Few weeks ago, my latest padawan and me were having our weekly mentoring/1:1 meeting at work. I had asked him to do some "homework" and he said one thing that has made me think a lot about. He told me that we have some old files at work that do not conform to the coding standards, questioning why then we didn't fixed them, if was mostly a matter of some scripts/replacements, and we could avoid the "broken windows" theory.
A small lesson first. The Broken windows theory states:
Consider a building with a few broken windows. If the windows are not repaired, the tendency is for vandals to break a few more windows. Eventually, they may even break into the building, and if it's unoccupied, perhaps become squatters or light fires inside. Or consider a sidewalk. Some litter accumulates. Soon, more litter accumulates. Eventually, people even start leaving bags of trash from take-out restaurants there or even break into cars.
Now think about an untyped, case insensitive and scripted (not compiled) programming language.
Nothing prevents you from having case typos, the code will still execute correctly, or you can mix tab and space based indentations... But the real problem comes due to the scripted nature. If you have dead methods, not being call from anywhere, most scripted languages will only complain about the basic syntax errors (like "php -l"). Calling a PHP method with more parameters than it accepts? No problem, just will ignore the redundant ones! A typo in a catch (xxxException)? Don't worry, will only break if the flow reaches that lines of code! Unused variables here? Bah, let the GC clean them! Unassigned variable being used? No problem, sir, I'll create it at once!
See where I'm going?
The broken windows effect can spread like a plage with scripted languages if you don't take care, because at least PHP tends to hide all but the most dangeours errors from the developers. And here is when we come to the second part of the post, the cure for this illness.
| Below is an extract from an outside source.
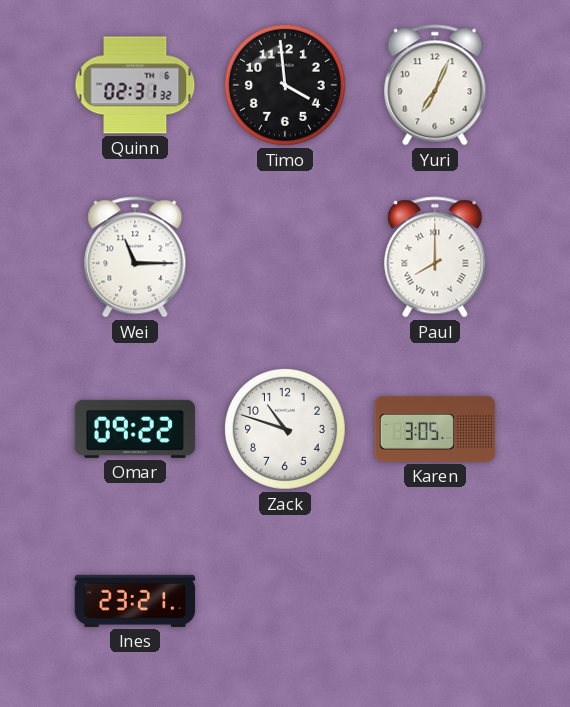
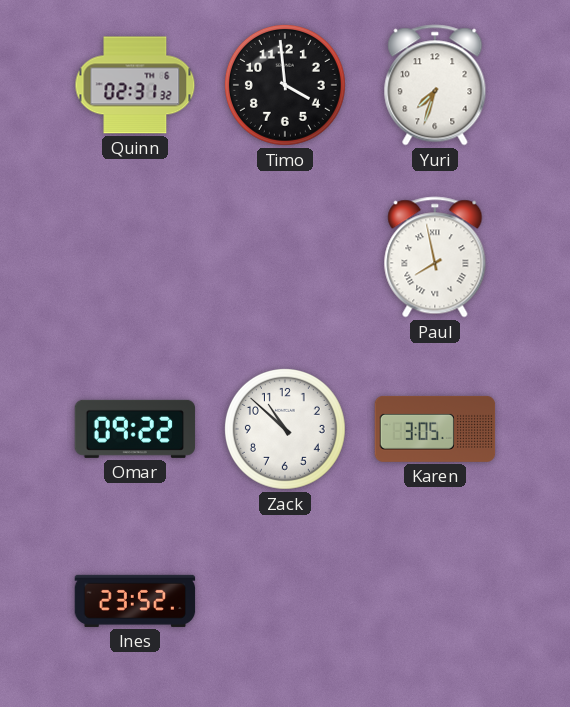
Yuri: 7:04 -> 7:33
Wei: 11:15 -> none
Paul: 8:00 -> 7:58
Zack: 10:48 -> 10:52
Ines: 23:21 -> 23:52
Do yourself and your colleages a favor. Install a proper IDE for coding, or spend enough effort so that your editor works as efficiently as one.
You can feel you are superior for using a more than 20 years old text editor, but unless you tune it up to do automatic syntax checks and advanced greps ("refactoring" sounds too advanced but Vim might allow something...), you are risking your reputation as a good engineer. And probably opening multiple doors that all lead to errors due to wrong manual refactorings.
Even simple tasks like documenting the methods are too frequently outdated or wrong and there are IDEs that automatically notice you where the problem is (even hint the solution).
I have a personal crusade with PHPStorm to leave all the files my team owns in green (0 errors/warnings), because I'm stupid and I like the IDE to autocomplete my method signatures, the mocking options I have in PHPUnit, or simply because I hate to open a 600 lines file that contains 100 lines of unused code, some times even with errors of no longer existing classes.
Stop being cool and be pragmatic. And if you still want to go the hard path, be a real tought guy and go until the end, setting up syntax check and similar plugins.